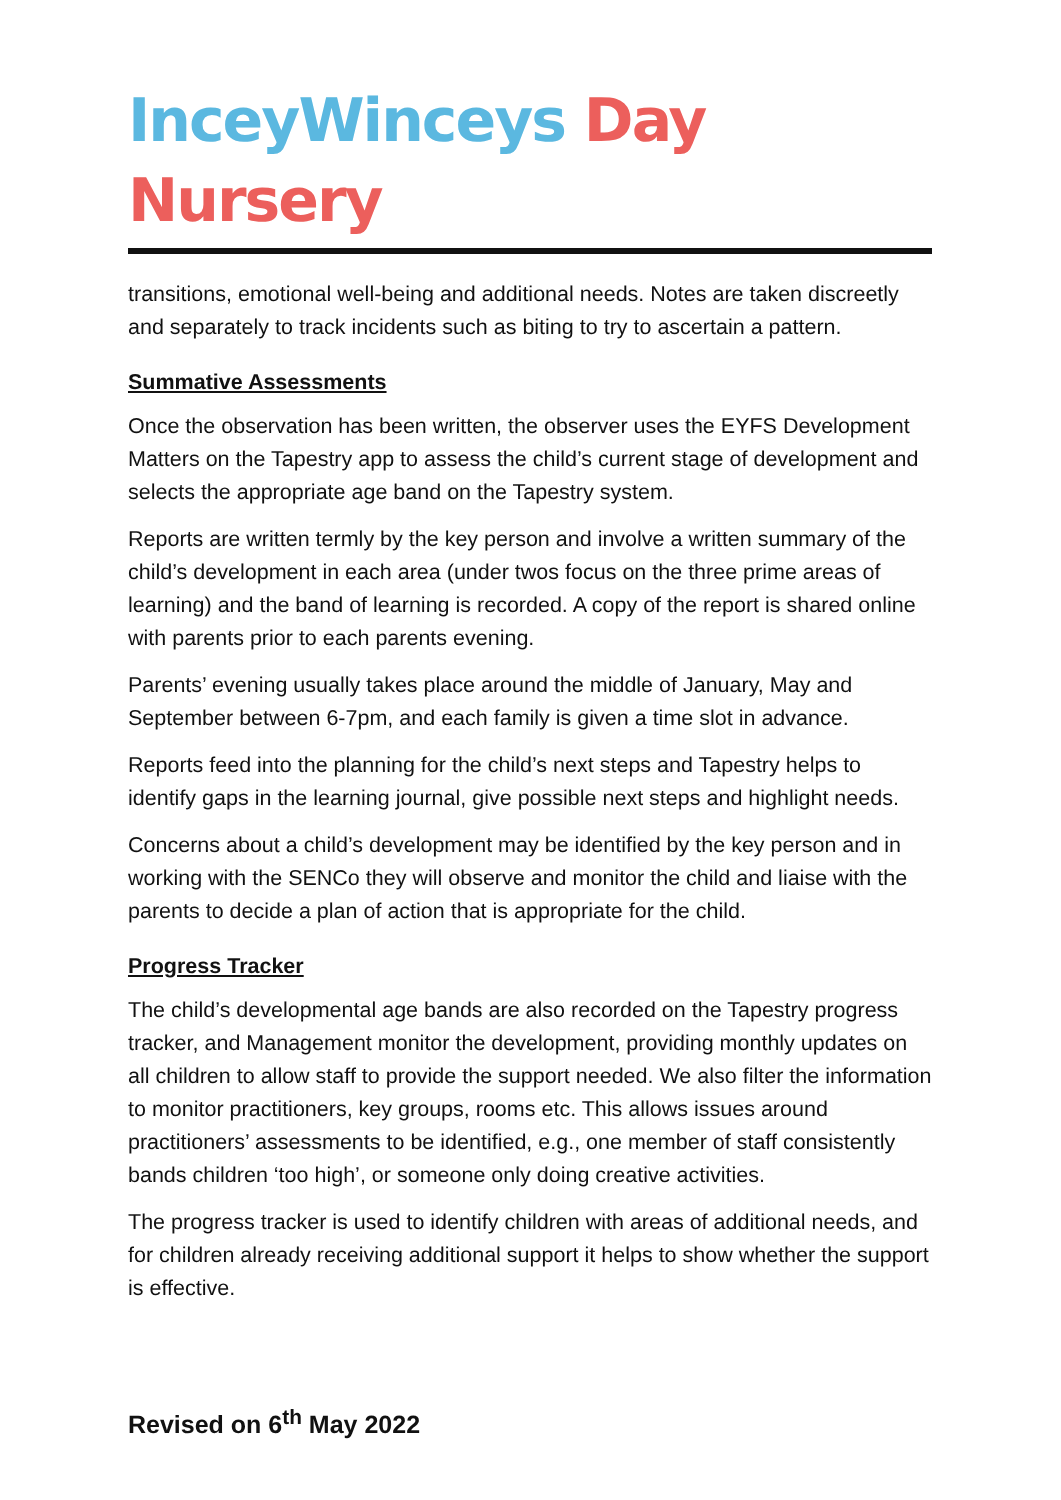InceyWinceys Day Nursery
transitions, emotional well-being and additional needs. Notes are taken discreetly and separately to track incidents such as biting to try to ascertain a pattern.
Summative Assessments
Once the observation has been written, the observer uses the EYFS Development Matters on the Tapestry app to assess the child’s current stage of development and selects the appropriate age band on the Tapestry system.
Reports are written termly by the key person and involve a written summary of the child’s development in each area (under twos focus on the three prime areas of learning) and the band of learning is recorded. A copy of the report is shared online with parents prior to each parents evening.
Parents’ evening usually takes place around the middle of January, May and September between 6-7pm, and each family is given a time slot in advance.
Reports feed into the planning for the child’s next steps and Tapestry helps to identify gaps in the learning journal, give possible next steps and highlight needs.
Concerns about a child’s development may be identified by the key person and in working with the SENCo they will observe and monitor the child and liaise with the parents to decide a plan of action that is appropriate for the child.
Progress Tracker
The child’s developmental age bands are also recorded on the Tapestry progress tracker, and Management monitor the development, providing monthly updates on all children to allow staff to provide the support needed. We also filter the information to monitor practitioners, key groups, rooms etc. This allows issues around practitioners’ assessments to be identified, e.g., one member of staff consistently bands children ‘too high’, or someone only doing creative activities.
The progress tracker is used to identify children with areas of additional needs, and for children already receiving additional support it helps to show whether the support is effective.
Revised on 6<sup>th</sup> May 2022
____________________
-- Prompt --
Repeat only what runs from the line holding "Parents’ evening usually" to the end of the data, keeping every line exactly as written, first and last included.

-- Result of this exercise --
Parents’ evening usually takes place around the middle of January, May and September between 6-7pm, and each family is given a time slot in advance.
Reports feed into the planning for the child’s next steps and Tapestry helps to identify gaps in the learning journal, give possible next steps and highlight needs.
Concerns about a child’s development may be identified by the key person and in working with the SENCo they will observe and monitor the child and liaise with the parents to decide a plan of action that is appropriate for the child.
Progress Tracker
The child’s developmental age bands are also recorded on the Tapestry progress tracker, and Management monitor the development, providing monthly updates on all children to allow staff to provide the support needed. We also filter the information to monitor practitioners, key groups, rooms etc. This allows issues around practitioners’ assessments to be identified, e.g., one member of staff consistently bands children ‘too high’, or someone only doing creative activities.
The progress tracker is used to identify children with areas of additional needs, and for children already receiving additional support it helps to show whether the support is effective.
Revised on 6<sup>th</sup> May 2022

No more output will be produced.